### [Fragmento seleccionado]
____

El cuerpo de los recién nacidos humanos. Crecer. La resiliencia: energía de colibrí. También nosotros: cuidadores, madres y padres atentos y en constante movimiento (en alguna parte leí que los infantes pueden requerir atención o ayuda de sus progenitores cada cinco segundos como promedio diario).
Miden entre 7 y 13 centímetros, los colibríes, y muchos pesan apenas lo que una moneda pequeña. Vuelan a velocidades exorbitantes para su tamaño (50 y algo kms/hora), y son capaces de batir sus alas hasta 70 veces por segundo.
Los vuelos gigantes de la pequeñez: cruzar de norte a sur una ciudad enorme, pasar días largos en salacunas, jardines, escuelas, horas que se suman a muchas otras en el tráfico detenido, el transporte público (donde la norma no suele ser ceder el asiento a los niños, o a sus ma/padres que los acompañan). Jornadas equivalentes a las nuestras, de adultos que trabajan, pero en cuerpos que miden la mitad de los nuestros, a veces un tercio, o menos.
Los colibríes tienen alas firmes, pueden emprender migraciones de hasta tres mil kilómetros y una especie cruza el Golfo de México (unos 800 kms) sin parar una sola vez, dos veces al año: primavera y otoño, aun con viento y lluvias. Los humanos también migran. O deben escapar.
Niños y familias, diásporas en todo el globo. Destinos planificados o intempestivos, sin tiempo de mirar los mapas porque arrecia el espanto. Los desiertos si hablaran; las barcas hacinadas y trémulas en alta mar. ¿Preguntarán algo los niños en estas travesías o sólo callan y confían en sus padres?
No sabemos de resiliencia, o muy poco en verdad, si nunca hemos vivido a la deriva o necesitado refugio; si jamás hemos debido temer no poder alimentar a nuestros hijos, o arroparlos antes del sueño. Un vaso de agua. Un vaso.
Los objetos más familiares, los actos más cotidianos –que solemos no ver como milagro-, en ausencia, son una herida mayor. La intemperie “bajo las estrellas” difícilmente puede ser mágica sintiendo el cuerpo frágil, en peligro. ¿Qué significará, ahí, el canto de un pájaro? No puedo imaginar si alegra; si duele.

____

### [Consigna 1]
Responde, a partir del fragmento seleccionado:
(a) ¿Cuántas veces por segundo pueden batir las alas los colibríes?
(b) ¿Qué distancia aproximada recorre la especie que cruza el Golfo de México sin parar?
(c) En el transporte público, ¿qué no suele ser la norma?

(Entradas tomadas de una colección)

____

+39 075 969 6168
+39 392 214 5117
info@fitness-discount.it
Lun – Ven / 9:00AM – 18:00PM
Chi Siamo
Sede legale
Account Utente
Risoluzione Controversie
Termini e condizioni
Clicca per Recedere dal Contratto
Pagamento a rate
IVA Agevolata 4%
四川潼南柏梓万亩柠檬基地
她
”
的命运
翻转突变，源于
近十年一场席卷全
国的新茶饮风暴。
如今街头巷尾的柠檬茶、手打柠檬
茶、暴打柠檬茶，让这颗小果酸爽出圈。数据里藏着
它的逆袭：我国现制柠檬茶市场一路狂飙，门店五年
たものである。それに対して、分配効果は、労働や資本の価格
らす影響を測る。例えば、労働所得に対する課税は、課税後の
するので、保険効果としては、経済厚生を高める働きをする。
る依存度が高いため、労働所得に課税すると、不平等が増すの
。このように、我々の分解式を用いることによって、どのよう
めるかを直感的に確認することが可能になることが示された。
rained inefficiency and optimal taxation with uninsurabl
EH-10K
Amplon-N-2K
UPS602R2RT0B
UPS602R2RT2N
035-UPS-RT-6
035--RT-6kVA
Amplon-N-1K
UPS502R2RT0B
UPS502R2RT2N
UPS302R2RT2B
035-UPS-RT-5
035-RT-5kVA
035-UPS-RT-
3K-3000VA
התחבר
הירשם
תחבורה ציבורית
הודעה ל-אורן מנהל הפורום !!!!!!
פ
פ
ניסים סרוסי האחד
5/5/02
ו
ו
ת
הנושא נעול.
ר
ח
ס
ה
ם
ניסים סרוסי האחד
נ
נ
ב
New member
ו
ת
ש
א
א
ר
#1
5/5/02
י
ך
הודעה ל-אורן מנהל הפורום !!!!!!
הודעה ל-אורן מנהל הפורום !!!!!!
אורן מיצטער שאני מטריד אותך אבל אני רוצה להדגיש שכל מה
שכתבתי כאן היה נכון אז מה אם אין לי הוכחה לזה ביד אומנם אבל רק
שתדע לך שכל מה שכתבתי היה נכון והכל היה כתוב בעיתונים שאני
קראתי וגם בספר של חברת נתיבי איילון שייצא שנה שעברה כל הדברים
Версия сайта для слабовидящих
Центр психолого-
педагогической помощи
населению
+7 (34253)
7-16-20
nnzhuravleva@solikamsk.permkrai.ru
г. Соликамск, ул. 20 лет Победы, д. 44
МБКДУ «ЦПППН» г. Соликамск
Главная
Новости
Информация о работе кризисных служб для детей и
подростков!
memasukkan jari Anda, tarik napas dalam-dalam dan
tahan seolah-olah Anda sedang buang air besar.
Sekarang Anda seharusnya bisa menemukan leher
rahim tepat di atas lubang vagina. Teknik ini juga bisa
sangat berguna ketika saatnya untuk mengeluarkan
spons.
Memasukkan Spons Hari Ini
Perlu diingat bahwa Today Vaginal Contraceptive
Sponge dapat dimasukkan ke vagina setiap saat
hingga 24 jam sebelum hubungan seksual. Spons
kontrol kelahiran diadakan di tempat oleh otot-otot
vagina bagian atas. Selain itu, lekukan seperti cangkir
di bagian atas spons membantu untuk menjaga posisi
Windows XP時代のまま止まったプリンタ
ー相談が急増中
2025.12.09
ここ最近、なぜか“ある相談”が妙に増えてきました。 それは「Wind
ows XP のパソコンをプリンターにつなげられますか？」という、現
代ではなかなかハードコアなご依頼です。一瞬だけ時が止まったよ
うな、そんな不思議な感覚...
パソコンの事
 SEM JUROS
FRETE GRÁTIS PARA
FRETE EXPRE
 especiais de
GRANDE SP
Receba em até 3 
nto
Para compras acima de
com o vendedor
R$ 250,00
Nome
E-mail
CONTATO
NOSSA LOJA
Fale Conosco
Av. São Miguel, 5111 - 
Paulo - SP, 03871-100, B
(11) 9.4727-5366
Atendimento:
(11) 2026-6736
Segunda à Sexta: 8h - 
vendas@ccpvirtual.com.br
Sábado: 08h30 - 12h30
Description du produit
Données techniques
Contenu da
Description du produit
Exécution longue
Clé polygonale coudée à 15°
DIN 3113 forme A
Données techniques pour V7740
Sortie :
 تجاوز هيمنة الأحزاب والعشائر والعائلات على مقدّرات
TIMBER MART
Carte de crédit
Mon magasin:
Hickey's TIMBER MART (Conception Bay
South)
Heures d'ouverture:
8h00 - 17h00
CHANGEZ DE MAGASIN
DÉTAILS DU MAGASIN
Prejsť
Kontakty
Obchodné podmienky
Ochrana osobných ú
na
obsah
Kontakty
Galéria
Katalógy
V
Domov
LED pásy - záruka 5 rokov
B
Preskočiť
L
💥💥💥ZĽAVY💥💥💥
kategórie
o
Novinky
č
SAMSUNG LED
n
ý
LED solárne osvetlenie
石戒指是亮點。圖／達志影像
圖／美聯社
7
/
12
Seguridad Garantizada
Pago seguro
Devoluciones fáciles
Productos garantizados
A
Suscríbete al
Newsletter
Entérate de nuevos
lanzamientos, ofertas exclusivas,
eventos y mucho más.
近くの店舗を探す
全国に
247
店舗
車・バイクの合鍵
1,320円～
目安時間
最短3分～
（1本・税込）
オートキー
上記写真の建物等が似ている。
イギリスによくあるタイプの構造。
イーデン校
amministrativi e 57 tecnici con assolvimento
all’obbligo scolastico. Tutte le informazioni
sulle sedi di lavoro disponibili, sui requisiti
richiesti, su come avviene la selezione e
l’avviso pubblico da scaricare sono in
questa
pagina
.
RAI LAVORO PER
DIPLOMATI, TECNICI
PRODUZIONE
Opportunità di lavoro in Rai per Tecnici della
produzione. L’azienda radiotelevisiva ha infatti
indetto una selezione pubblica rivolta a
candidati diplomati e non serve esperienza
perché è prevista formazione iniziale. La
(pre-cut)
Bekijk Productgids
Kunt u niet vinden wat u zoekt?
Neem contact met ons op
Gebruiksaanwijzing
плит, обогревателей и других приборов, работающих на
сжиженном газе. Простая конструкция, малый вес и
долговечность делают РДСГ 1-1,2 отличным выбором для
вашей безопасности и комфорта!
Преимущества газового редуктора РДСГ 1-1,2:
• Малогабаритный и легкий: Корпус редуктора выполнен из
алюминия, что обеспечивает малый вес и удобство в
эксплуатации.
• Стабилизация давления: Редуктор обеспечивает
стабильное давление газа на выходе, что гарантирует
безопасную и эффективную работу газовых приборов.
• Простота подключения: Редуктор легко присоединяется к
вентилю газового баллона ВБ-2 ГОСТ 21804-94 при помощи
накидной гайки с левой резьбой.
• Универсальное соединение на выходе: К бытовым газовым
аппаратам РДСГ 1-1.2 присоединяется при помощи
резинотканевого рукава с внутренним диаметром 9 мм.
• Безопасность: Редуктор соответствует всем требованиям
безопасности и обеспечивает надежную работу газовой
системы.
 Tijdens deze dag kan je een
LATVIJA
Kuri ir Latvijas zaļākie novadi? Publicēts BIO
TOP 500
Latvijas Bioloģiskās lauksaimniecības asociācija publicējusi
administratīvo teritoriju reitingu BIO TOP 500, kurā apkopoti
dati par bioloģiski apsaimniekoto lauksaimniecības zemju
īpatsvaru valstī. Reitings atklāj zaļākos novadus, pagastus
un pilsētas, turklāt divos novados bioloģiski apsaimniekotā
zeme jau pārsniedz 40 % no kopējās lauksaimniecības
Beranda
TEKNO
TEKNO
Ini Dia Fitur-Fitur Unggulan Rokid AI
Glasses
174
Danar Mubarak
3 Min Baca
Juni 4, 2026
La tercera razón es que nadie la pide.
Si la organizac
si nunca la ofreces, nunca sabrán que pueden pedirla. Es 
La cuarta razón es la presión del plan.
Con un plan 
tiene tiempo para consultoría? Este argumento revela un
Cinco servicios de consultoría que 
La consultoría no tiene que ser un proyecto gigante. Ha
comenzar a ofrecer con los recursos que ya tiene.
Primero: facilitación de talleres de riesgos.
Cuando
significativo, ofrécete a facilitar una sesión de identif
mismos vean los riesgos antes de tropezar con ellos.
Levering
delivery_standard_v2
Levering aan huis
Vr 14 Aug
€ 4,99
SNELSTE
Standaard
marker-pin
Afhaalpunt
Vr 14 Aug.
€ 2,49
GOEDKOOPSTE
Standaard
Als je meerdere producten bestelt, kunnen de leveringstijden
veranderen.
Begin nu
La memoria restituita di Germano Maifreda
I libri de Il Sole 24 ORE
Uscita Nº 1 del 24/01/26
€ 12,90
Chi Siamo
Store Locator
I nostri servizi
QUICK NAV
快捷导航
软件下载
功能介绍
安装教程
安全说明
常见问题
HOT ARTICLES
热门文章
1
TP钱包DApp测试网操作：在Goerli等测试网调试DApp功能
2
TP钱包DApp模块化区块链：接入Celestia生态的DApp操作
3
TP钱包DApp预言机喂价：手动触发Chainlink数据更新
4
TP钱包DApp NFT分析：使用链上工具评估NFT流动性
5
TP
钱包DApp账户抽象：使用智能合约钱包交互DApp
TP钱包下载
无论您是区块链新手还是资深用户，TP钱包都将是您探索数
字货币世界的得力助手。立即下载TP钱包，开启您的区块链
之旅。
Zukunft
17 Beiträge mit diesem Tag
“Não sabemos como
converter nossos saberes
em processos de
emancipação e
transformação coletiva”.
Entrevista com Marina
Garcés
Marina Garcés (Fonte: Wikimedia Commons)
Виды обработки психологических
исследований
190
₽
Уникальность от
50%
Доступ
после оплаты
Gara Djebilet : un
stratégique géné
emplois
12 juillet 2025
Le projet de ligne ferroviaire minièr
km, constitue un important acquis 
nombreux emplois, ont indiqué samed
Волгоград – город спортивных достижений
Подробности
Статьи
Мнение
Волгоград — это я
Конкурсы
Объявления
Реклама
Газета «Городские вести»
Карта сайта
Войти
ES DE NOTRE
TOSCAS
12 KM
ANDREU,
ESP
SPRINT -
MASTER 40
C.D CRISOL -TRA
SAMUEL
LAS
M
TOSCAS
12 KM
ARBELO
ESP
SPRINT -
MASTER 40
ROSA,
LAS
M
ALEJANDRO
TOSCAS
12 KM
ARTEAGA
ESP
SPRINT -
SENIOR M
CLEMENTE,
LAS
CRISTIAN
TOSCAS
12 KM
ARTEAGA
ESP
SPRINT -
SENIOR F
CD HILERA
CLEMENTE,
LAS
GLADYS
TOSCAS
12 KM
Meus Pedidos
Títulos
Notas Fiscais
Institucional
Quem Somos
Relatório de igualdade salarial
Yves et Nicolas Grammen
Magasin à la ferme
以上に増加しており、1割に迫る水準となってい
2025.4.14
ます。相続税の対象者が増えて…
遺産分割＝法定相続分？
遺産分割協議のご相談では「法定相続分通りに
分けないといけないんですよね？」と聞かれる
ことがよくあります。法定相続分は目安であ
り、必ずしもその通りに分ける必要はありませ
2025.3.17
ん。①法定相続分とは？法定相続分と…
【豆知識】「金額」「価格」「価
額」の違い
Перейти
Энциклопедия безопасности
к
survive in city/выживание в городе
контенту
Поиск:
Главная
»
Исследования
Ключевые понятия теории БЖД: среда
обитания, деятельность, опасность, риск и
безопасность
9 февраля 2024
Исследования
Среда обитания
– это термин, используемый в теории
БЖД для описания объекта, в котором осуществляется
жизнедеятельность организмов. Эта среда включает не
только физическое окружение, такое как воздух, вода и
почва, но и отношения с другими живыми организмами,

____

### [Consigna 2]
Duplica todo lo que hay desde el comienzo de las entradas hasta la línea que contiene "めるかを直感的に確認することが可能になることが示された。", con esa línea incluida.

### [Respuesta 1]
(a) Hasta 70 veces por segundo.
(b) Unos 800 kilómetros.
(c) Ceder el asiento a los niños o a las madres y padres que los acompañan.

### [Respuesta 2]
+39 075 969 6168
+39 392 214 5117
info@fitness-discount.it
Lun – Ven / 9:00AM – 18:00PM
Chi Siamo
Sede legale
Account Utente
Risoluzione Controversie
Termini e condizioni
Clicca per Recedere dal Contratto
Pagamento a rate
IVA Agevolata 4%
四川潼南柏梓万亩柠檬基地
她
”
的命运
翻转突变，源于
近十年一场席卷全
国的新茶饮风暴。
如今街头巷尾的柠檬茶、手打柠檬
茶、暴打柠檬茶，让这颗小果酸爽出圈。数据里藏着
它的逆袭：我国现制柠檬茶市场一路狂飙，门店五年
たものである。それに対して、分配効果は、労働や資本の価格
らす影響を測る。例えば、労働所得に対する課税は、課税後の
するので、保険効果としては、経済厚生を高める働きをする。
る依存度が高いため、労働所得に課税すると、不平等が増すの
。このように、我々の分解式を用いることによって、どのよう
めるかを直感的に確認することが可能になることが示された。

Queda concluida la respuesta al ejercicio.